Typically, two RTs are present in a single room per day. Every RT handles 15 patients per day. Thus, the annual dose that the RTs received from residual radiation can be calculated using Equation (4), which is 1.04 mSv. This value is one-fifth of the designed target value (5 mSv) and is significantly lower than the standard limit value of 20 mSv.

RT annual residual dose =1.39 μSv×fields×patients× working days (4).

If the patient treatment is divided into 30 fractions, the total dose of the patient companion can be calculated using Equation (5), which is 0.1197 mSv. If the patient has several companions, the dose can be equally distributed to a relatively lower level per person.

Companion total residual dose =3.99 μSv×fractions (5).

6 Conclusion

In this study, detailed calculations have been performed to validate the feasibility of a new compact PT facility. The results prove that a PT system with a compact synchrotron-based single room satisfies the requirements of radiation protection standards with its compact shielding. Specifically, two different shielding designs (a 3-m concrete or 2-m iron–concrete shielding wall) can attenuate the annual target dose limit value of 0.1 mSv/year, and a 1.5-m concrete or 1-m iron–concrete shielding wall can attenuate the annual dose to the standard limit value of 1 mSv.

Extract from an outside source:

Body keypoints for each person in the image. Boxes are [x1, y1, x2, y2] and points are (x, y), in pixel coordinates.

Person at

This design reveals the advantages of reduced footprint and cost compared with the cyclotron-based PT system.

Without ESS, the non-primary radiation from the machine is maintained at a low level and satisfies the IEC 60601-2-64 international standard, which means that a synchrotron-based proton facility can be operated without an inner shielding wall, making a compact single room a reality. However, a local shielding wall is still recommended because the radiation distribution can be optimized with little additional effort.

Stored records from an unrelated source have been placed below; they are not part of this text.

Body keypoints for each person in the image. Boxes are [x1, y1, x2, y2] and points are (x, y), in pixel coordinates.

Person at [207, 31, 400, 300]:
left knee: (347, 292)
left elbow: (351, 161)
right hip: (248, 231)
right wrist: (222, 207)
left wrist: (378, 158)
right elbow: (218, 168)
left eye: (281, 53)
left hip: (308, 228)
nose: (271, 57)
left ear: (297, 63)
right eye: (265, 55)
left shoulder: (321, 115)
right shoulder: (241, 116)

The calculated H/D value decreases from 2.14 to 0.32 mSv/Gy when the distance from the isocenter is from 50 to 150 cm. This low-level H/D distribution is consistent with the previous results in the literature.

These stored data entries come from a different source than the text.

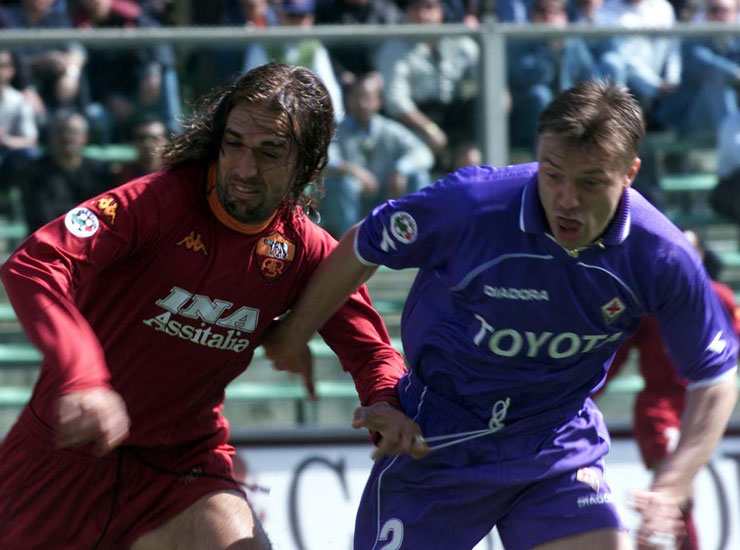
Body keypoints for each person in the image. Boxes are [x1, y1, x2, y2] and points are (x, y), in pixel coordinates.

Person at [262, 80, 739, 550]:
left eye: (590, 182)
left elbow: (715, 378)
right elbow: (365, 245)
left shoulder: (661, 254)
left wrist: (675, 482)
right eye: (552, 174)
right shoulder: (472, 204)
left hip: (553, 442)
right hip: (435, 441)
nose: (567, 199)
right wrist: (296, 332)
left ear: (629, 172)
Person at [0, 63, 409, 550]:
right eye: (233, 143)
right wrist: (83, 375)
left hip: (182, 466)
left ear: (309, 164)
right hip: (64, 452)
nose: (243, 168)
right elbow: (35, 263)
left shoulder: (306, 251)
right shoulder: (157, 203)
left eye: (269, 151)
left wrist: (384, 400)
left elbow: (374, 354)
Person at [602, 229, 740, 550]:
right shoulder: (648, 306)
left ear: (701, 256)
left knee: (677, 496)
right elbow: (617, 355)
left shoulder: (717, 296)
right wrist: (585, 392)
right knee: (671, 493)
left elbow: (731, 348)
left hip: (698, 409)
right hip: (659, 409)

A 10-min non-urgent machine maintenance time for everyday treatment is recommended so that the residual radiation level in most areas in the single room can be reduced to ~2.5 μSv/h. Urgent maintenance is allowed immediately after treatment. However, the workers should stay at least 50 cm away from the extraction components a few minutes from the start or use tools to handle the hot components in the machine.

The received annual dose for RTs from residual radiation is 1.04 mSv, which is approximately one-fifth of the design target of 5 mSv and much lower than the standard limit value of 20 mSv. The results also show that the received annual dose for the patient companion from residual radiation is 0.1197 mSv. If the patient has several companions, this dose is shared, resulting in a lower level.